Your objective —
Copy every line of the listing below word for word, keeping the original order and formatting.

Given data —
┏━━
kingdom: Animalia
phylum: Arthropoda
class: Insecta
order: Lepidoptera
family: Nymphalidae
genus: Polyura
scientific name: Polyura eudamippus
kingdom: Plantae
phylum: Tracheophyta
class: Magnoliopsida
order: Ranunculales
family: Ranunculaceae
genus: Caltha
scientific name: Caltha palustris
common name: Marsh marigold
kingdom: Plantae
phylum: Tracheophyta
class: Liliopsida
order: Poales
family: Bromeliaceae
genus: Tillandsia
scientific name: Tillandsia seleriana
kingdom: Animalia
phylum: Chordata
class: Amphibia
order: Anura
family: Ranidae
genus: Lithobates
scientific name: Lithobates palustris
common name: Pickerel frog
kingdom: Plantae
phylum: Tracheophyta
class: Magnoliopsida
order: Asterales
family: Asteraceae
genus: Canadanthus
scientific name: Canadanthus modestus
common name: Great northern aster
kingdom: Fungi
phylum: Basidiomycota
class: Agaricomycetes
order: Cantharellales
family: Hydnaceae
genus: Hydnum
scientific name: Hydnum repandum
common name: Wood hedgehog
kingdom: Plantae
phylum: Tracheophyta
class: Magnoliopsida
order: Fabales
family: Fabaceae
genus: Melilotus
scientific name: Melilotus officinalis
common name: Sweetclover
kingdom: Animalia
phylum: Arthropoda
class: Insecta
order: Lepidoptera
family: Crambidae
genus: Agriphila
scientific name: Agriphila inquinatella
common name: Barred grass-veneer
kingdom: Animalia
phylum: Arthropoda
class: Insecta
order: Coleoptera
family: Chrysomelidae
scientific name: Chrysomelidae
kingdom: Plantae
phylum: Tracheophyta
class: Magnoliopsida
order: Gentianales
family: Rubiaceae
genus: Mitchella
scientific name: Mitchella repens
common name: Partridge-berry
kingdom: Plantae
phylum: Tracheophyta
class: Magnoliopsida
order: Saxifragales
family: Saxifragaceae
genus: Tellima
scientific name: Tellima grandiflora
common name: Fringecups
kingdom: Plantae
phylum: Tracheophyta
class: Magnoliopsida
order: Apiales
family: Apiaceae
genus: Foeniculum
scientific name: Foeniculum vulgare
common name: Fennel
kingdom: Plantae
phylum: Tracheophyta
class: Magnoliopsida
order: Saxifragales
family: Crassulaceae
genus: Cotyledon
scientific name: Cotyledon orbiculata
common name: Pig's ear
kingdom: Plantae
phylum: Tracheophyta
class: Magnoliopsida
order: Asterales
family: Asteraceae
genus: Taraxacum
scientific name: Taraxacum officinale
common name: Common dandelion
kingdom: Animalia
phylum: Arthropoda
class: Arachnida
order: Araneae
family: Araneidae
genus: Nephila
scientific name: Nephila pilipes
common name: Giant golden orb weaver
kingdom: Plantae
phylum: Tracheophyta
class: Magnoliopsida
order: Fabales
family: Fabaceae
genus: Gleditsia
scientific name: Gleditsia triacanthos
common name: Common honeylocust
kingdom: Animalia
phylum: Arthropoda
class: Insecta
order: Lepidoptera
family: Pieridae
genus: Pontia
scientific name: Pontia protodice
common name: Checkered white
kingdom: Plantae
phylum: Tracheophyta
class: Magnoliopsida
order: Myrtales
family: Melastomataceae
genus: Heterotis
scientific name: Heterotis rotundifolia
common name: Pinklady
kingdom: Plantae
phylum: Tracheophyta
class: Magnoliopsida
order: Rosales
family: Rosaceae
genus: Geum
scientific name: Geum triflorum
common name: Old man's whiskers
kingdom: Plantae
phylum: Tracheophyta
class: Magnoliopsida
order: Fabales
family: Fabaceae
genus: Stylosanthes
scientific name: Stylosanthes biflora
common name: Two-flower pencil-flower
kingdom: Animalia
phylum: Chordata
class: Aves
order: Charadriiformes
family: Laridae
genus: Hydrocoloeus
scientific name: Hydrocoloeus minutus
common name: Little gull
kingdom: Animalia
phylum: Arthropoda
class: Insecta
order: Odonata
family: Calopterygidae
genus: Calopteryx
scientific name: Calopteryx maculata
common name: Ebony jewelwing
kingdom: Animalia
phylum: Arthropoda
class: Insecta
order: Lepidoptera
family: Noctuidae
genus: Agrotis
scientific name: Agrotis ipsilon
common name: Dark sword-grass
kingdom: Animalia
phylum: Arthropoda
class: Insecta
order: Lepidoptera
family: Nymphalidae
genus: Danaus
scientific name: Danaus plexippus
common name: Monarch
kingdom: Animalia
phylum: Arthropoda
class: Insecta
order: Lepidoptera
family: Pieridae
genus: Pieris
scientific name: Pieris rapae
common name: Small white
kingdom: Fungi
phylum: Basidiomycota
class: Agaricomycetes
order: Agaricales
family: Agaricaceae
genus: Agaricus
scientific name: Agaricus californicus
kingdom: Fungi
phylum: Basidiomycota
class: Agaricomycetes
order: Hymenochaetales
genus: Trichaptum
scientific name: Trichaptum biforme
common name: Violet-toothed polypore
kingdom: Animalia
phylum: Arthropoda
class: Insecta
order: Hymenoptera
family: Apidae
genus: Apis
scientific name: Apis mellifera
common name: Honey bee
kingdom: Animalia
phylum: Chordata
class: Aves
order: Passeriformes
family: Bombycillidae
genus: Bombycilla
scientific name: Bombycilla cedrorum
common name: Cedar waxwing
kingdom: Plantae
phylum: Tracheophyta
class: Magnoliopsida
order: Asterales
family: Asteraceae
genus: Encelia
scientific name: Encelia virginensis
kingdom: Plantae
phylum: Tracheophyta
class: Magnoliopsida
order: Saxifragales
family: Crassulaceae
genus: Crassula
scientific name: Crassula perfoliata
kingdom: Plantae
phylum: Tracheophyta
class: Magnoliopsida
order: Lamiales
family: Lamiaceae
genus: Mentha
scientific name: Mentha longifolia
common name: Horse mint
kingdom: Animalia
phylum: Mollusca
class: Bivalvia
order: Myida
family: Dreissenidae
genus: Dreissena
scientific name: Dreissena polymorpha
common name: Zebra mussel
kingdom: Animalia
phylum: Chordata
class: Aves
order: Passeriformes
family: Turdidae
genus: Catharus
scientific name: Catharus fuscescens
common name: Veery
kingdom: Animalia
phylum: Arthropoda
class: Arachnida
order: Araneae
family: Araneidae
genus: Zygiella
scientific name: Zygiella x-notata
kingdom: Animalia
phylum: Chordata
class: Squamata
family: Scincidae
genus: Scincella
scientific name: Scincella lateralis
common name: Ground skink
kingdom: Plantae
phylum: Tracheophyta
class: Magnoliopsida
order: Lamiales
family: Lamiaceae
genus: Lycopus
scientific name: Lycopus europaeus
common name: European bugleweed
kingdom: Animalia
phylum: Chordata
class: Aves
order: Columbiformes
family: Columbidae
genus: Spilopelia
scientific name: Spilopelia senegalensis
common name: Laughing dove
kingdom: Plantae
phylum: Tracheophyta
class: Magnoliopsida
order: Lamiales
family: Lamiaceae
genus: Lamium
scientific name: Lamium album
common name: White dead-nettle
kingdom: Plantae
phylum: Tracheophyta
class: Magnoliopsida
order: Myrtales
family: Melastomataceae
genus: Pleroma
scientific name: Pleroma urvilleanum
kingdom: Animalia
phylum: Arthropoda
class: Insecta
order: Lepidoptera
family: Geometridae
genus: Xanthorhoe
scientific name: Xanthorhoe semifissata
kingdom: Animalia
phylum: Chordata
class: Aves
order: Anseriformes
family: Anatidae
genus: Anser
┗━━
Expected answer —
kingdom: Animalia
phylum: Arthropoda
class: Insecta
order: Lepidoptera
family: Nymphalidae
genus: Polyura
scientific name: Polyura eudamippus
kingdom: Plantae
phylum: Tracheophyta
class: Magnoliopsida
order: Ranunculales
family: Ranunculaceae
genus: Caltha
scientific name: Caltha palustris
common name: Marsh marigold
kingdom: Plantae
phylum: Tracheophyta
class: Liliopsida
order: Poales
family: Bromeliaceae
genus: Tillandsia
scientific name: Tillandsia seleriana
kingdom: Animalia
phylum: Chordata
class: Amphibia
order: Anura
family: Ranidae
genus: Lithobates
scientific name: Lithobates palustris
common name: Pickerel frog
kingdom: Plantae
phylum: Tracheophyta
class: Magnoliopsida
order: Asterales
family: Asteraceae
genus: Canadanthus
scientific name: Canadanthus modestus
common name: Great northern aster
kingdom: Fungi
phylum: Basidiomycota
class: Agaricomycetes
order: Cantharellales
family: Hydnaceae
genus: Hydnum
scientific name: Hydnum repandum
common name: Wood hedgehog
kingdom: Plantae
phylum: Tracheophyta
class: Magnoliopsida
order: Fabales
family: Fabaceae
genus: Melilotus
scientific name: Melilotus officinalis
common name: Sweetclover
kingdom: Animalia
phylum: Arthropoda
class: Insecta
order: Lepidoptera
family: Crambidae
genus: Agriphila
scientific name: Agriphila inquinatella
common name: Barred grass-veneer
kingdom: Animalia
phylum: Arthropoda
class: Insecta
order: Coleoptera
family: Chrysomelidae
scientific name: Chrysomelidae
kingdom: Plantae
phylum: Tracheophyta
class: Magnoliopsida
order: Gentianales
family: Rubiaceae
genus: Mitchella
scientific name: Mitchella repens
common name: Partridge-berry
kingdom: Plantae
phylum: Tracheophyta
class: Magnoliopsida
order: Saxifragales
family: Saxifragaceae
genus: Tellima
scientific name: Tellima grandiflora
common name: Fringecups
kingdom: Plantae
phylum: Tracheophyta
class: Magnoliopsida
order: Apiales
family: Apiaceae
genus: Foeniculum
scientific name: Foeniculum vulgare
common name: Fennel
kingdom: Plantae
phylum: Tracheophyta
class: Magnoliopsida
order: Saxifragales
family: Crassulaceae
genus: Cotyledon
scientific name: Cotyledon orbiculata
common name: Pig's ear
kingdom: Plantae
phylum: Tracheophyta
class: Magnoliopsida
order: Asterales
family: Asteraceae
genus: Taraxacum
scientific name: Taraxacum officinale
common name: Common dandelion
kingdom: Animalia
phylum: Arthropoda
class: Arachnida
order: Araneae
family: Araneidae
genus: Nephila
scientific name: Nephila pilipes
common name: Giant golden orb weaver
kingdom: Plantae
phylum: Tracheophyta
class: Magnoliopsida
order: Fabales
family: Fabaceae
genus: Gleditsia
scientific name: Gleditsia triacanthos
common name: Common honeylocust
kingdom: Animalia
phylum: Arthropoda
class: Insecta
order: Lepidoptera
family: Pieridae
genus: Pontia
scientific name: Pontia protodice
common name: Checkered white
kingdom: Plantae
phylum: Tracheophyta
class: Magnoliopsida
order: Myrtales
family: Melastomataceae
genus: Heterotis
scientific name: Heterotis rotundifolia
common name: Pinklady
kingdom: Plantae
phylum: Tracheophyta
class: Magnoliopsida
order: Rosales
family: Rosaceae
genus: Geum
scientific name: Geum triflorum
common name: Old man's whiskers
kingdom: Plantae
phylum: Tracheophyta
class: Magnoliopsida
order: Fabales
family: Fabaceae
genus: Stylosanthes
scientific name: Stylosanthes biflora
common name: Two-flower pencil-flower
kingdom: Animalia
phylum: Chordata
class: Aves
order: Charadriiformes
family: Laridae
genus: Hydrocoloeus
scientific name: Hydrocoloeus minutus
common name: Little gull
kingdom: Animalia
phylum: Arthropoda
class: Insecta
order: Odonata
family: Calopterygidae
genus: Calopteryx
scientific name: Calopteryx maculata
common name: Ebony jewelwing
kingdom: Animalia
phylum: Arthropoda
class: Insecta
order: Lepidoptera
family: Noctuidae
genus: Agrotis
scientific name: Agrotis ipsilon
common name: Dark sword-grass
kingdom: Animalia
phylum: Arthropoda
class: Insecta
order: Lepidoptera
family: Nymphalidae
genus: Danaus
scientific name: Danaus plexippus
common name: Monarch
kingdom: Animalia
phylum: Arthropoda
class: Insecta
order: Lepidoptera
family: Pieridae
genus: Pieris
scientific name: Pieris rapae
common name: Small white
kingdom: Fungi
phylum: Basidiomycota
class: Agaricomycetes
order: Agaricales
family: Agaricaceae
genus: Agaricus
scientific name: Agaricus californicus
kingdom: Fungi
phylum: Basidiomycota
class: Agaricomycetes
order: Hymenochaetales
genus: Trichaptum
scientific name: Trichaptum biforme
common name: Violet-toothed polypore
kingdom: Animalia
phylum: Arthropoda
class: Insecta
order: Hymenoptera
family: Apidae
genus: Apis
scientific name: Apis mellifera
common name: Honey bee
kingdom: Animalia
phylum: Chordata
class: Aves
order: Passeriformes
family: Bombycillidae
genus: Bombycilla
scientific name: Bombycilla cedrorum
common name: Cedar waxwing
kingdom: Plantae
phylum: Tracheophyta
class: Magnoliopsida
order: Asterales
family: Asteraceae
genus: Encelia
scientific name: Encelia virginensis
kingdom: Plantae
phylum: Tracheophyta
class: Magnoliopsida
order: Saxifragales
family: Crassulaceae
genus: Crassula
scientific name: Crassula perfoliata
kingdom: Plantae
phylum: Tracheophyta
class: Magnoliopsida
order: Lamiales
family: Lamiaceae
genus: Mentha
scientific name: Mentha longifolia
common name: Horse mint
kingdom: Animalia
phylum: Mollusca
class: Bivalvia
order: Myida
family: Dreissenidae
genus: Dreissena
scientific name: Dreissena polymorpha
common name: Zebra mussel
kingdom: Animalia
phylum: Chordata
class: Aves
order: Passeriformes
family: Turdidae
genus: Catharus
scientific name: Catharus fuscescens
common name: Veery
kingdom: Animalia
phylum: Arthropoda
class: Arachnida
order: Araneae
family: Araneidae
genus: Zygiella
scientific name: Zygiella x-notata
kingdom: Animalia
phylum: Chordata
class: Squamata
family: Scincidae
genus: Scincella
scientific name: Scincella lateralis
common name: Ground skink
kingdom: Plantae
phylum: Tracheophyta
class: Magnoliopsida
order: Lamiales
family: Lamiaceae
genus: Lycopus
scientific name: Lycopus europaeus
common name: European bugleweed
kingdom: Animalia
phylum: Chordata
class: Aves
order: Columbiformes
family: Columbidae
genus: Spilopelia
scientific name: Spilopelia senegalensis
common name: Laughing dove
kingdom: Plantae
phylum: Tracheophyta
class: Magnoliopsida
order: Lamiales
family: Lamiaceae
genus: Lamium
scientific name: Lamium album
common name: White dead-nettle
kingdom: Plantae
phylum: Tracheophyta
class: Magnoliopsida
order: Myrtales
family: Melastomataceae
genus: Pleroma
scientific name: Pleroma urvilleanum
kingdom: Animalia
phylum: Arthropoda
class: Insecta
order: Lepidoptera
family: Geometridae
genus: Xanthorhoe
scientific name: Xanthorhoe semifissata
kingdom: Animalia
phylum: Chordata
class: Aves
order: Anseriformes
family: Anatidae
genus: Anser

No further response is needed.